I'm still cursing Speed for dropping WRC coverage, and not keeping up with new episodes of Fifth Gear. I do prefer Tiff to Jeremy, but that's because you know he's committed to giving things a fair shake before pronouncing a verdict.


----------



## James (Jun 30, 2004)

WileECoyote said:


> I'm still cursing Speed for dropping WRC coverage,


They really should rename that channel NASCAR Nation . They used to have all sorts of cool stuff on there. Now...not so much.


----------



## WAM (Jan 30, 2002)

WileECoyote said:


> I do prefer Tiff to Jeremy, but that's because you know he's committed to giving things a fair shake before pronouncing a verdict.


Reminds me of an old episode of Top Gear. I think it was 1996, Vauxhall (the brit arm of GM) introduced the Vauxhall/Opel Vectra. Jeremy's review of the car took place with him standing beside the car. He refused to drive it and just proceeded to list all the things that made it a really crap car. It was brilliant, I think it took the marketing folks about a year to live that down.


----------



## bmw325 (Dec 19, 2001)

WAM said:


> Reminds me of an old episode of Top Gear. I think it was 1996, Vauxhall (the brit arm of GM) introduced the Vauxhall/Opel Vectra. Jeremy's review of the car took place with him standing beside the car. He refused to drive it and just proceeded to list all the things that made it a really crap car. It was brilliant, I think it took the marketing folks about a year to live that down.
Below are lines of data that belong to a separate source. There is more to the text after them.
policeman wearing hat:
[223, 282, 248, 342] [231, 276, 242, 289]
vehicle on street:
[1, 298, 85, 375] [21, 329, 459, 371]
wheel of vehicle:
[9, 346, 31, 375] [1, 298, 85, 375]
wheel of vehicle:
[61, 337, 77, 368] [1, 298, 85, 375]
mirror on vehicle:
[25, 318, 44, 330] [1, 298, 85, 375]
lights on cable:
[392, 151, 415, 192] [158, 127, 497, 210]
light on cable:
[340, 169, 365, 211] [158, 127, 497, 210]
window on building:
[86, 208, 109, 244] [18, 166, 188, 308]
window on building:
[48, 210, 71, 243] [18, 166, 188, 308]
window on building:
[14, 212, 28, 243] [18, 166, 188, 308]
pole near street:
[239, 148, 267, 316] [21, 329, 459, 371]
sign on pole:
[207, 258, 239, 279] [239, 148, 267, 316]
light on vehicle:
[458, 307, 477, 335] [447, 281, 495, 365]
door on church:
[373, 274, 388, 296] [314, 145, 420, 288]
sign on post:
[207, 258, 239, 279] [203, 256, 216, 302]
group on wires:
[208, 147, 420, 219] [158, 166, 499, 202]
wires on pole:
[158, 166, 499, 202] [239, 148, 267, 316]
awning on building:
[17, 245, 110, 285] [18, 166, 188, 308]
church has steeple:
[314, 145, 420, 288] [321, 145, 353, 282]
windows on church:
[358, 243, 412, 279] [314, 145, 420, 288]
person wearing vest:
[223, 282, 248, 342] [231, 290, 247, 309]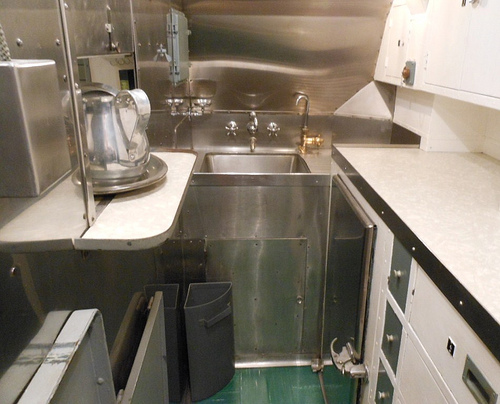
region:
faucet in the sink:
[233, 116, 269, 155]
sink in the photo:
[176, 139, 311, 191]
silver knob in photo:
[251, 109, 293, 151]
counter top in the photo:
[410, 135, 497, 215]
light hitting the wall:
[188, 26, 321, 96]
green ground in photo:
[221, 359, 308, 402]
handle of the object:
[108, 82, 163, 149]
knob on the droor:
[363, 244, 415, 311]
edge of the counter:
[313, 129, 358, 179]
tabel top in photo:
[72, 137, 209, 284]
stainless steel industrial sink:
[197, 99, 311, 178]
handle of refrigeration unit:
[324, 335, 369, 381]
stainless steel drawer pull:
[386, 264, 404, 280]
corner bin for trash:
[181, 275, 241, 400]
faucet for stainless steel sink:
[263, 122, 282, 139]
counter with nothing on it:
[342, 142, 498, 324]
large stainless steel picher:
[85, 88, 154, 187]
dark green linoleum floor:
[213, 368, 337, 403]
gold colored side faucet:
[297, 127, 326, 154]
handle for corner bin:
[194, 303, 234, 330]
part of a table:
[449, 183, 466, 204]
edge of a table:
[371, 250, 375, 272]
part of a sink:
[301, 228, 308, 255]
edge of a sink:
[248, 230, 267, 292]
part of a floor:
[295, 371, 302, 380]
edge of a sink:
[256, 172, 266, 199]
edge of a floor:
[289, 310, 292, 335]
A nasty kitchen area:
[157, 53, 287, 288]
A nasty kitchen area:
[73, 46, 384, 391]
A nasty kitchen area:
[342, 39, 459, 326]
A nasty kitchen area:
[23, 28, 192, 323]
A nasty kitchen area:
[193, 43, 439, 315]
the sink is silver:
[185, 134, 320, 179]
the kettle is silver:
[75, 72, 165, 209]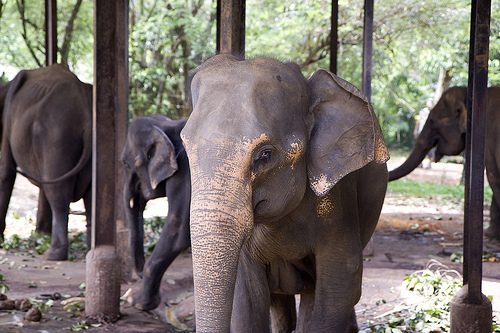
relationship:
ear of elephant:
[294, 71, 394, 180] [157, 31, 387, 326]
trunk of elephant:
[183, 140, 250, 328] [157, 31, 387, 326]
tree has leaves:
[393, 12, 494, 187] [333, 12, 498, 49]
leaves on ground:
[405, 241, 470, 324] [406, 193, 455, 330]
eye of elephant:
[246, 144, 283, 173] [157, 31, 387, 326]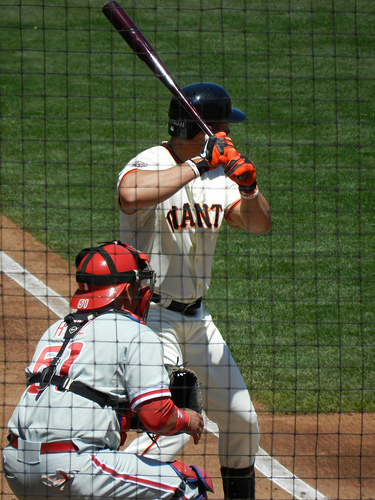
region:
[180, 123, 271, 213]
player wearing the gloves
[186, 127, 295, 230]
player wearing the gloves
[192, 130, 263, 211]
player wearing the gloves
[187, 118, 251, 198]
player wearing the gloves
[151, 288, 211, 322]
the belt is black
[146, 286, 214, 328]
the belt is black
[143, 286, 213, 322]
the belt is black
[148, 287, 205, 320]
the belt is black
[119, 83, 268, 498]
batter in the batter's box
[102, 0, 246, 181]
wooden baseball bat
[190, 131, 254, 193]
orange and black batting gloves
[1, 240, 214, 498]
catcher crouching behind the batter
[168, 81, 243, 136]
batting helmet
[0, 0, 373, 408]
grass of the infield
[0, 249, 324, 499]
white foul line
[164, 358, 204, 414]
black catcher's mitt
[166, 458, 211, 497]
red shinguard with blue trim on the catcher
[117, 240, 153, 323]
red catcher's mask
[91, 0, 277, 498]
Baseball player holding a bat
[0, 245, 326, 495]
White line on the dirt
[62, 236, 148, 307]
The helmet is red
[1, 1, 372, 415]
Green grass on the field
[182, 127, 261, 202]
A pair of batting gloves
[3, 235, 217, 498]
The catcher is crouched down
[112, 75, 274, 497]
Batter wearing a white uniform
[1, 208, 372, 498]
Brown dirt on the field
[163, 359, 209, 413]
A black leather glove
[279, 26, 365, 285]
The grass is short and green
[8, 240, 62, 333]
The line on the ground is white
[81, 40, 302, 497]
The man is playing baseball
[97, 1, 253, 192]
The man is holding a baseball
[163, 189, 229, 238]
The logo on the shirt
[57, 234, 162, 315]
The man is wearing a helmet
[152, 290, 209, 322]
The man is wearing a black belt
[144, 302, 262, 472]
The man is wearing white pants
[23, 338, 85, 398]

:rofl: i'd love to see that episode. You gotta love Clarkson.


----------



## WileECoyote (May 7, 2003)

robg said:


> :rofl: i'd love to see that episode. You gotta love Clarkson.


A-torrenting I will go. I've seen old episodes online, and if I find it, I'll let you know.
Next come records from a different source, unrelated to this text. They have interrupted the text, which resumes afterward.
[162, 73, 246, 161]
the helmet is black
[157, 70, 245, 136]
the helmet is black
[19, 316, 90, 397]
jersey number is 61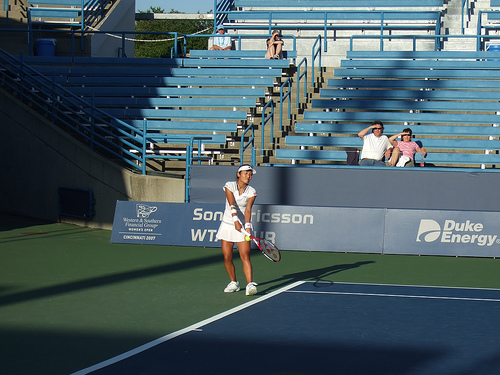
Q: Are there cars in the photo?
A: No, there are no cars.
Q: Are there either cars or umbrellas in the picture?
A: No, there are no cars or umbrellas.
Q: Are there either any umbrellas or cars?
A: No, there are no cars or umbrellas.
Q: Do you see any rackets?
A: Yes, there is a racket.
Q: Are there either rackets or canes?
A: Yes, there is a racket.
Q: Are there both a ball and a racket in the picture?
A: Yes, there are both a racket and a ball.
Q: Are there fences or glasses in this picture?
A: No, there are no glasses or fences.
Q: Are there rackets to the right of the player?
A: Yes, there is a racket to the right of the player.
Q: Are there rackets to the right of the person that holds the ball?
A: Yes, there is a racket to the right of the player.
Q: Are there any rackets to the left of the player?
A: No, the racket is to the right of the player.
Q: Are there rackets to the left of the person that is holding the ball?
A: No, the racket is to the right of the player.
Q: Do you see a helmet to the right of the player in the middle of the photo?
A: No, there is a racket to the right of the player.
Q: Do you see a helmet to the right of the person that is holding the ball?
A: No, there is a racket to the right of the player.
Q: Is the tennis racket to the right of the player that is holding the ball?
A: Yes, the tennis racket is to the right of the player.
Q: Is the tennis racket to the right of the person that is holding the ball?
A: Yes, the tennis racket is to the right of the player.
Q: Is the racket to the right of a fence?
A: No, the racket is to the right of the player.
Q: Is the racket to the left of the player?
A: No, the racket is to the right of the player.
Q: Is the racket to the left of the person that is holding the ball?
A: No, the racket is to the right of the player.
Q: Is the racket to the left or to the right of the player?
A: The racket is to the right of the player.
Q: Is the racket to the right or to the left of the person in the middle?
A: The racket is to the right of the player.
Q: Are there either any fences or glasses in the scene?
A: No, there are no glasses or fences.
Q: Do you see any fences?
A: No, there are no fences.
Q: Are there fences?
A: No, there are no fences.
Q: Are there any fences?
A: No, there are no fences.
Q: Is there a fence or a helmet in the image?
A: No, there are no fences or helmets.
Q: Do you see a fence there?
A: No, there are no fences.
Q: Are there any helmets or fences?
A: No, there are no fences or helmets.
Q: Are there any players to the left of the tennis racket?
A: Yes, there is a player to the left of the tennis racket.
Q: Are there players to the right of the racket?
A: No, the player is to the left of the racket.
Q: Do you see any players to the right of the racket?
A: No, the player is to the left of the racket.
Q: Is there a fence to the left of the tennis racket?
A: No, there is a player to the left of the tennis racket.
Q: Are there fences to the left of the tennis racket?
A: No, there is a player to the left of the tennis racket.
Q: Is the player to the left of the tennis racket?
A: Yes, the player is to the left of the tennis racket.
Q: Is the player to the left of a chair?
A: No, the player is to the left of the tennis racket.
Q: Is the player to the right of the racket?
A: No, the player is to the left of the racket.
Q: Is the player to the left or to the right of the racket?
A: The player is to the left of the racket.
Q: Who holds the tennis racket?
A: The player holds the tennis racket.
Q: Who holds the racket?
A: The player holds the tennis racket.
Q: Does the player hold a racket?
A: Yes, the player holds a racket.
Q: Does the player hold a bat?
A: No, the player holds a racket.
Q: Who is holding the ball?
A: The player is holding the ball.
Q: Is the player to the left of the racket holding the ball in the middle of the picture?
A: Yes, the player is holding the ball.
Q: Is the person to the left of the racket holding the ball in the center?
A: Yes, the player is holding the ball.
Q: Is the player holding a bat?
A: No, the player is holding the ball.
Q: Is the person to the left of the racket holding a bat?
A: No, the player is holding the ball.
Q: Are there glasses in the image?
A: No, there are no glasses.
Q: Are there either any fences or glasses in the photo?
A: No, there are no glasses or fences.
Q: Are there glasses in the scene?
A: No, there are no glasses.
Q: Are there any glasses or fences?
A: No, there are no glasses or fences.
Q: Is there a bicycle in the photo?
A: No, there are no bicycles.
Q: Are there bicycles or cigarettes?
A: No, there are no bicycles or cigarettes.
I can understand it to a point. Yeah, generally it's pretty funny, but when you've been away from something long enough, you should take an honest look again. I find it highly amusing that Jeremy wrote up a long diatribe online about how he wanted to give back his GT40, but in the show, he chose to drive it on that trip from paris to the track.

Sometimes he comes off as a crochety old wanker. Other times, he's funny beyond belief. Jeremy getting schooled by Sabine on the 'Ring put it all into perspective, for me.


----------



## bmw325 (Dec 19, 2001)

WileECoyote said:


> A-torrenting I will go. I've seen old episodes online, and if I find it, I'll let you know.
> 
> I can understand it to a point. Yeah, generally it's pretty funny, but when you've been away from something long enough, you should take an honest look again. I find it highly amusing that Jeremy wrote up a long diatribe online about how he wanted to give back his GT40, but in the show, he chose to drive it on that trip from paris to the track.
> 
> Sometimes he comes off as a crochety old wanker. Other times, he's funny beyond belief. Jeremy getting schooled by Sabine on the 'Ring put it all into perspective, for me.


I almost always find him funny-- and there's always atleast a bit of truth in what he says. In fact, I almost always laugh a little (or a lot) when he starts talking. And, sometimes even his crotchety off-the-cuff comments are more insightful than all the articles in American carmags put together. He even admitted in one episode that he's very inconsistent and changes his mind all the time. I view him partly as an automotive journalist, but more as an "automotive comedian".


----------



## e60lover (Dec 28, 2005)

The accent also makes the show aswell  No accent in the american version. lol.


I will always miss the original Top Gear!!!! :thumbdwn:


----------